Following a recent manual certificate replacement (performed because the CARR script was not functioning at the time), all ESXi hosts in a VxRail cluster began showing a “Host Disconnected” status in the NSX UI.
The Host Disconnected error details for each Transport Node reported:
“Heartbeating between host and manager is down.”
The issue affected all hosts in the cluster simultaneously, rather than a single Transport Node.
Attempts to resolve the errors from the NSX UI failed immediately with no change in host status.
Network connectivity between ESXi hosts and NSX Managers was verified and confirmed healthy:
ICMP ping successful in both directions (hosts ↔ managers)
Netcat connectivity tests from the Host Transport Node CLI were successful on required ports:
nc -zv <NSX_Manager_IP/FQDN> 1234
nc -zv <NSX_Manager_IP/FQDN> 1235
These checks confirmed that the issue was not related to network connectivity, but instead pointed to a trust or certificate-related problem between NSX and the hosts.
VMware NSX 4.1.0.2
The issue was caused by a thumbprint mismatch between the registered Compute Manager (vCenter) and NSX, along with stale certificate entries remaining from the prior manual certificate replacement.
Workaround:
Download the latest CARR script using the Using Certificate Analyzer, Results and Recovery (CARR) Script to fix certificate related issues in NSX documentation.

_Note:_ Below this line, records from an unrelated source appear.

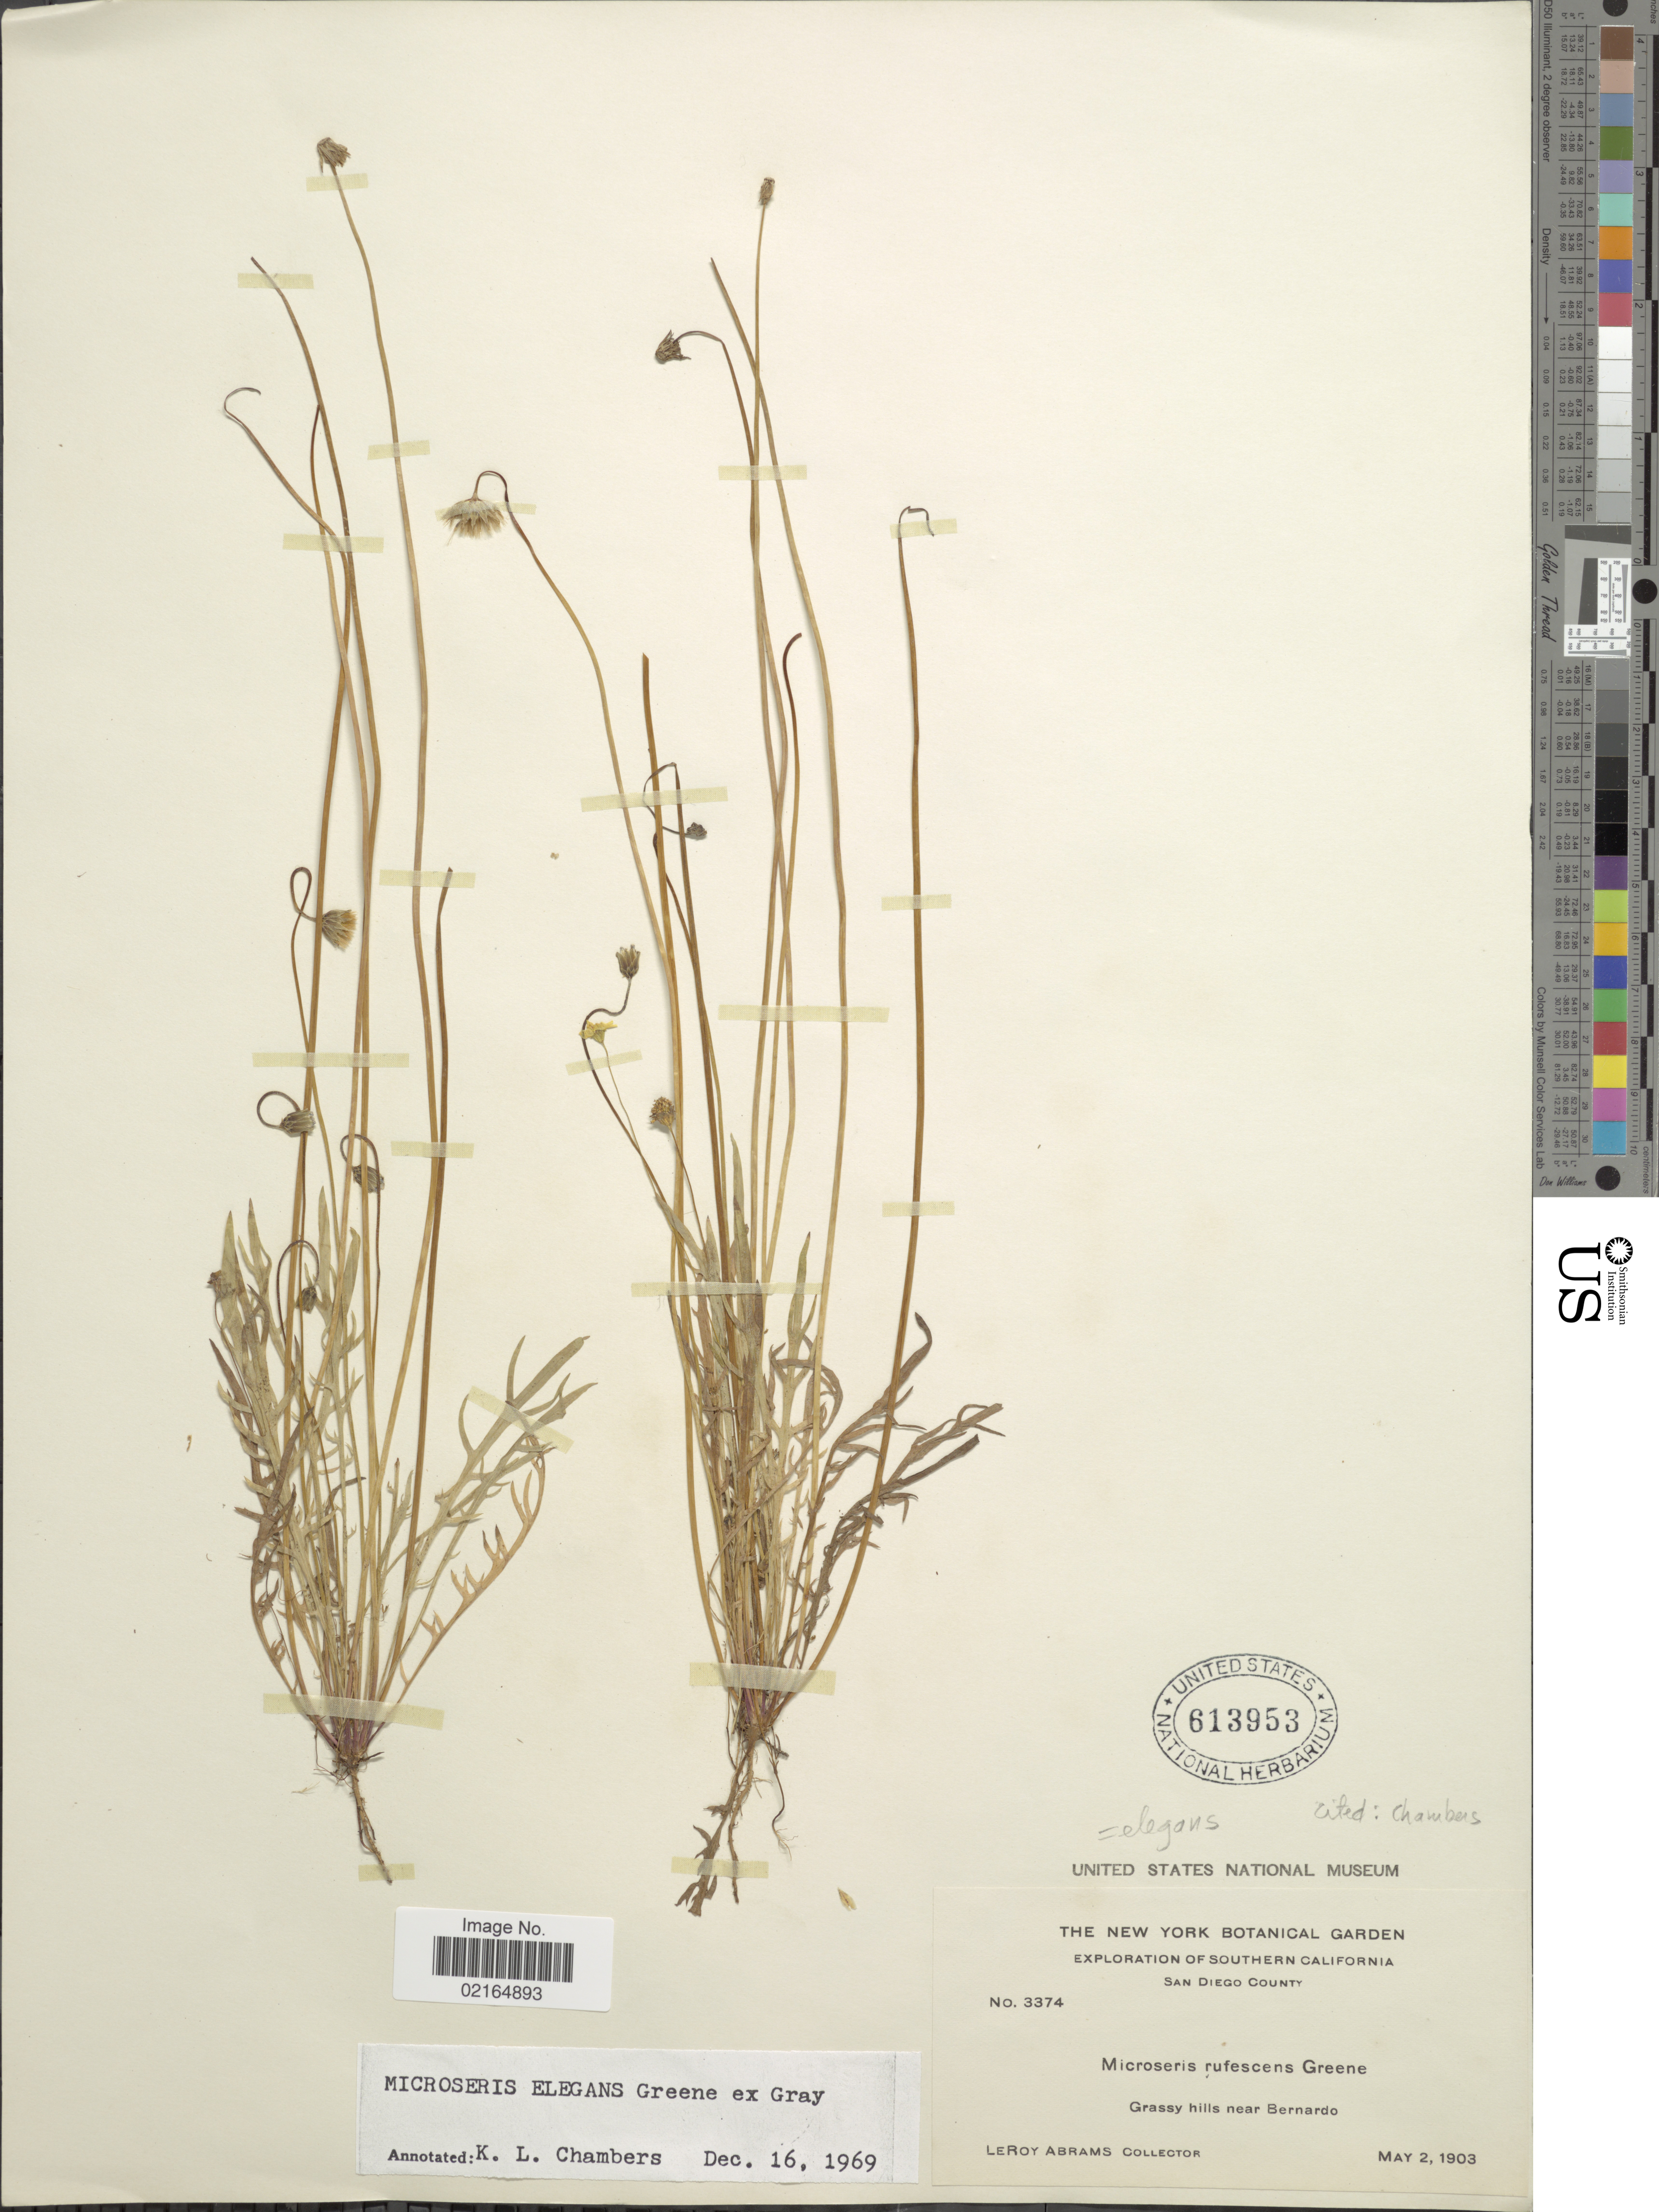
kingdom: Plantae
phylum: Tracheophyta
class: Magnoliopsida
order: Asterales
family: Asteraceae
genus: Microseris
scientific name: Microseris elegans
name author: Greene ex A. Gray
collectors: L. Abrams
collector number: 3374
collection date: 1903-05-02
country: United States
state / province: California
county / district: San Diego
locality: Southern California, San Diego County, Grassy hills near Bernardo.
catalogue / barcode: US 613953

Secure copy (SCP) the CARR script to the root directory of any NSX Manager, then extract and execute the script following the steps outlined in the same documentation.
Review the CARR script results and remediate all identified certificate and trust-related issues, including any Compute Manager thumbprint mismatches or stale certificates.
Once all fixes have been successfully applied, navigate to the NSX UI, select each host showing a Host Disconnected status, click View error details, and resolve the reported errors.
Confirm that all hosts transition to SUCCESS and UP status in the NSX UI.
Manual certificate replacement can leave stale certificate data and thumbprint mismatches if NSX is not updated accordingly.
The CARR script is the recommended tool for detecting and correcting certificate, trust, and thumbprint inconsistencies between NSX and vCenter.
When encountering widespread Host Disconnected states with heartbeat errors, and network connectivity is confirmed, certificate trust and Compute Manager thumbprints should be validated early in the troubleshooting process.